+++ Page extract +++

On a clear, cool day, 100 years ago (24 April 1906), President Theodore Roosevelt, congressional and judicial leaders, governors, military and naval officers, foreign emissaries, representatives of patriotic societies, and thousands of spectators gathered in Annapolis to pay tribute to John Paul Jones, whose remains now rest in a striking black marble sarcophagus below the Naval Academy Chapel.1 The inscription on his tomb reads: "He gave to our navy its earliest traditions of heroism and victory," a sentiment echoed by Secretary of the Navy Charles J. Bonaparte when, in his introduction of President Roosevelt, he declared, "We have met to honor the memory of that man who gave our Navy its earliest traditions of heroism and victory."2
After welcoming the assembled dignitaries and paying special homage to the French naval officers present, Roosevelt challenged U.S. naval officers, saying, "Every officer in our Navy should feel in each fiber of his being an eager desire to emulate the energy, the professional capacity, the indomitable determination and dauntless scorn of death which marked John Paul Jones above his fellows." The two themes developed by the president in his oration were personal courage to the point of refusing to surrender regardless of the hopelessness of the situation, and the need for "building up the United States Navy."3
The fact that Roosevelt devoted more of his speech to the need to enlarge the Navy would probably not have surprised Jones were he present. Indeed, Jones had, for much of his life, been ceremoniously used by writers and political leaders for their own purposes. In 1780, following the victory in which he and the Bonhomme Richard captured the British frigate Serapis, French leaders lionized him in Paris. King Louis XVI knighted him and presented Jones with a gold-hilted sword, Queen Marie Antoinette invited him to join her at the opera, and various soirees were held in his honor. The explanation for such honors lies in the timing. The spectacular success of Jones' voyage around the British Isles; his capture of half a dozen ships; the virtual panic inspired by his attempt to hold Leith, the port city of Edinburgh, for ransom; and his capture of the Serapis and her consort, the Countess of Scarborough, shone in stark contrast to the dismal failure of a planned Franco-Spanish attack against southern England.4 That French leaders sought by celebrating him to deflect attention from the failure of their own navy is reflected by the caption to a print hastily engraved and offered for sale in Paris. Translated, the caption reads:
When God presents one, the most must be made of him.

+++ Source data +++

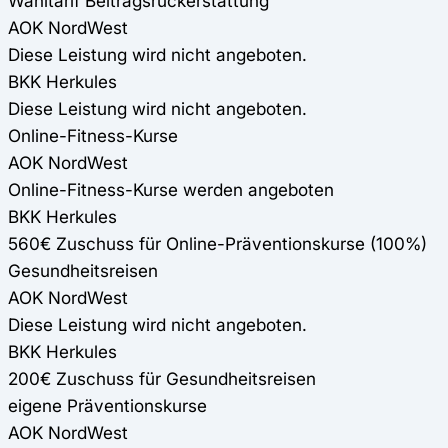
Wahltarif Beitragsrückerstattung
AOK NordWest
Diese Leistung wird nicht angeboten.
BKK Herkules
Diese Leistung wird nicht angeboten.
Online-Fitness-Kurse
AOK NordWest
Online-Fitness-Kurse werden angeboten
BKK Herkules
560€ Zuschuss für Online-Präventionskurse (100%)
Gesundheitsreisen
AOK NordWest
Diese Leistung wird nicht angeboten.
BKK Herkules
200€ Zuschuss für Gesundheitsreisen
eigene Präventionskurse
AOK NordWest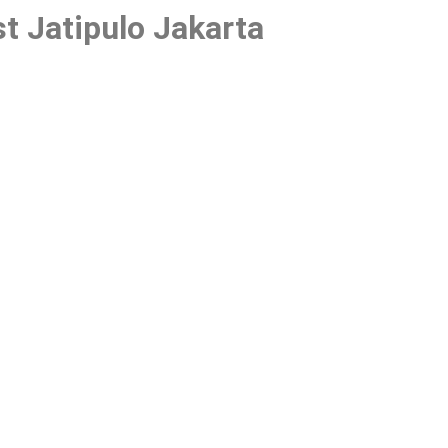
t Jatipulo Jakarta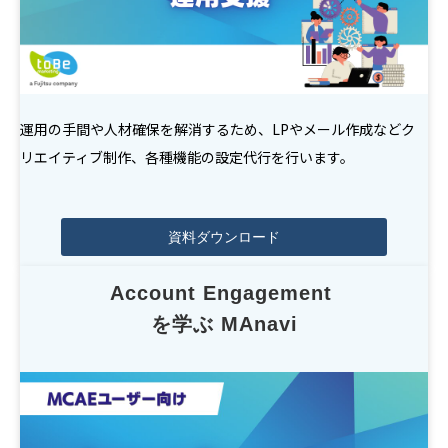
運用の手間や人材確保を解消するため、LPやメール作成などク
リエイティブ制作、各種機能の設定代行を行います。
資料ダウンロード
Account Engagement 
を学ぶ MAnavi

+++

▸ **Task description**
In the text on the 1906 tribute to John Paul Jones, list every quality of Jones that Roosevelt said each naval officer should desire to emulate.

▸ **Task answer**
- energy
- professional capacity
- indomitable determination
- dauntless scorn of death